Het was al donker toen ik stiekem je achtertuin in liep. Mijn god je was thuis. Er kwam licht door het raam. Nog steeds was die afgeplakt. Misschien wel met dezelfde kranten als toen. Ik tuurde de tuin in. Het had geregend en het gazon glinsterde in het maanlicht als de rug van een kolossaal nat dier. Naast mij in de border stond nog steeds die grote dikke eik, weerbarstig, net als jij. Hijgend en met een bonkend hart gluurde ik van achter de stam opnieuw naar je raam in de hoop op een teken van leven. Waar was ik mee bezig? Ik kwam hier toch alleen voor detailbeschrijvingen om mijn verhaal completer te maken. 

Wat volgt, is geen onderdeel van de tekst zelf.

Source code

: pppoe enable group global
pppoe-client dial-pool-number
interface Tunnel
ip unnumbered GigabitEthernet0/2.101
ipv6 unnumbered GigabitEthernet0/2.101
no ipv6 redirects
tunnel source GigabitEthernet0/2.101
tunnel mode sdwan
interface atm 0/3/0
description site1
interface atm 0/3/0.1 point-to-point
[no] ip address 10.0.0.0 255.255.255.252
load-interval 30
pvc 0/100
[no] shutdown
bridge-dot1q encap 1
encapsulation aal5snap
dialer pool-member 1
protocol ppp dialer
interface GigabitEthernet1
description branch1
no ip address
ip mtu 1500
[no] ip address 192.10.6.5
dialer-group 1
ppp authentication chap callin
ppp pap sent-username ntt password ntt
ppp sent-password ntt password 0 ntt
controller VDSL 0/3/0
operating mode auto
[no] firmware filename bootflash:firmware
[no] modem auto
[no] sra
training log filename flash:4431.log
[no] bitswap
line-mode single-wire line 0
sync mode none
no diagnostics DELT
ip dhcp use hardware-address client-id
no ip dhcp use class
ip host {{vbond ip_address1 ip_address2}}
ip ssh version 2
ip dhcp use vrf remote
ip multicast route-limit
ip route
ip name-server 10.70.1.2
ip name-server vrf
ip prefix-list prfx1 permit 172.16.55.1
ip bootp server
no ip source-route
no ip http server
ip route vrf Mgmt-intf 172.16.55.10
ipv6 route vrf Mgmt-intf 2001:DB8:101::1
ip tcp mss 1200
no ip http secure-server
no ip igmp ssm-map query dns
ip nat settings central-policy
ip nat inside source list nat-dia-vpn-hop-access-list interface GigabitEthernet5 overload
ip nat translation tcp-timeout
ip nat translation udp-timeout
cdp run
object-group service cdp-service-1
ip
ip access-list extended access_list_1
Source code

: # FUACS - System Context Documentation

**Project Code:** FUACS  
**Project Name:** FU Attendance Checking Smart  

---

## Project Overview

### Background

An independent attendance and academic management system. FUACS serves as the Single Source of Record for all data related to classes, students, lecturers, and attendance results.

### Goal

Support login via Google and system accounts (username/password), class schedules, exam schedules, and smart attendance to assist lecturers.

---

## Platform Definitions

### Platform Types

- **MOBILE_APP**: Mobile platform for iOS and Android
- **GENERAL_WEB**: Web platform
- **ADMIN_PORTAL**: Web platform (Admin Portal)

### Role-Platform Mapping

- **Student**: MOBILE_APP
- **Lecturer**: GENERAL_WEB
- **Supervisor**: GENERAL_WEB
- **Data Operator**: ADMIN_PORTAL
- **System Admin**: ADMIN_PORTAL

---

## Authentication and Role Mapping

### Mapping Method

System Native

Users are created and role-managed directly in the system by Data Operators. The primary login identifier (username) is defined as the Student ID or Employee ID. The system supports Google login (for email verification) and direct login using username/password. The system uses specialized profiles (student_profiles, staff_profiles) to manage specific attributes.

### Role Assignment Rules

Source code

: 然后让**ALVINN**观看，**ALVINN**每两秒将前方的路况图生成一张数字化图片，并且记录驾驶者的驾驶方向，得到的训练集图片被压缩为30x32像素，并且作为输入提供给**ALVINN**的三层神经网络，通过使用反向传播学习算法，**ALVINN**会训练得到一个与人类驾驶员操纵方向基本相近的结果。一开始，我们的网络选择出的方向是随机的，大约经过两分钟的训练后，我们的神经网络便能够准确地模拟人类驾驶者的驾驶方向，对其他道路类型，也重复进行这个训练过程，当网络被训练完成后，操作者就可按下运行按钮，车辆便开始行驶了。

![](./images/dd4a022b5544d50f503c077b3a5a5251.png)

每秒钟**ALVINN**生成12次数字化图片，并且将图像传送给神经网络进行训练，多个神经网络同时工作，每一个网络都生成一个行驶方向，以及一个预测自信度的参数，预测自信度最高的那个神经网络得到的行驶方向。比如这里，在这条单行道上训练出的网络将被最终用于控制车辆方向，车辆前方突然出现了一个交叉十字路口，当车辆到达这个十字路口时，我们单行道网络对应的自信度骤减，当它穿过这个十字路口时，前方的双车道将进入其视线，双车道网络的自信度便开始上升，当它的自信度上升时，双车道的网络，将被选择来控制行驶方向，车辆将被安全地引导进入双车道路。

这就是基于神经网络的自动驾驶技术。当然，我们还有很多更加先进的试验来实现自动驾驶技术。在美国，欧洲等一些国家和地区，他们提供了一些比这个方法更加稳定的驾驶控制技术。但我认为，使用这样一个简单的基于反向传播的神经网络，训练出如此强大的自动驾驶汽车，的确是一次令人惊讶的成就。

Nog geen halve meter van mijn voeten vandaan zag ik ineens een paardenbloem. Hij bewoog, strekte zijn steel alsof hij me iets toe wilde fluisteren. Meteen had ik in de gaten dat hij de stille getuige was van dingen waar ik geen weet van had. En die wilde hij nu met mij delen. Ik bukte en vroeg hem of het goed was als ik hem plukte. De bloem knikte en voorzichtig knakte ik zijn steel. Thuis bij de houtkachel en een pot thee erbij vertelde hij me over de dingen die hij vanuit zijn vaste stek had zien gebeuren en waar zijn smalle gele blaadjes nog steeds van trilden. Na dit nieuws vroeg hij of ik geschrokken was. Ik schudde mijn hoofd, gaf hem een aai over zijn kruin. Vlak voor hij definitief zijn kopje liet hangen, noemde ik hem een held en vroeg of hij nog een wens had. Met zijn laatste krachten sprak hij over vereeuwigd willen worden in een lijstje. Nu hangt hij te drogen boven de kachel.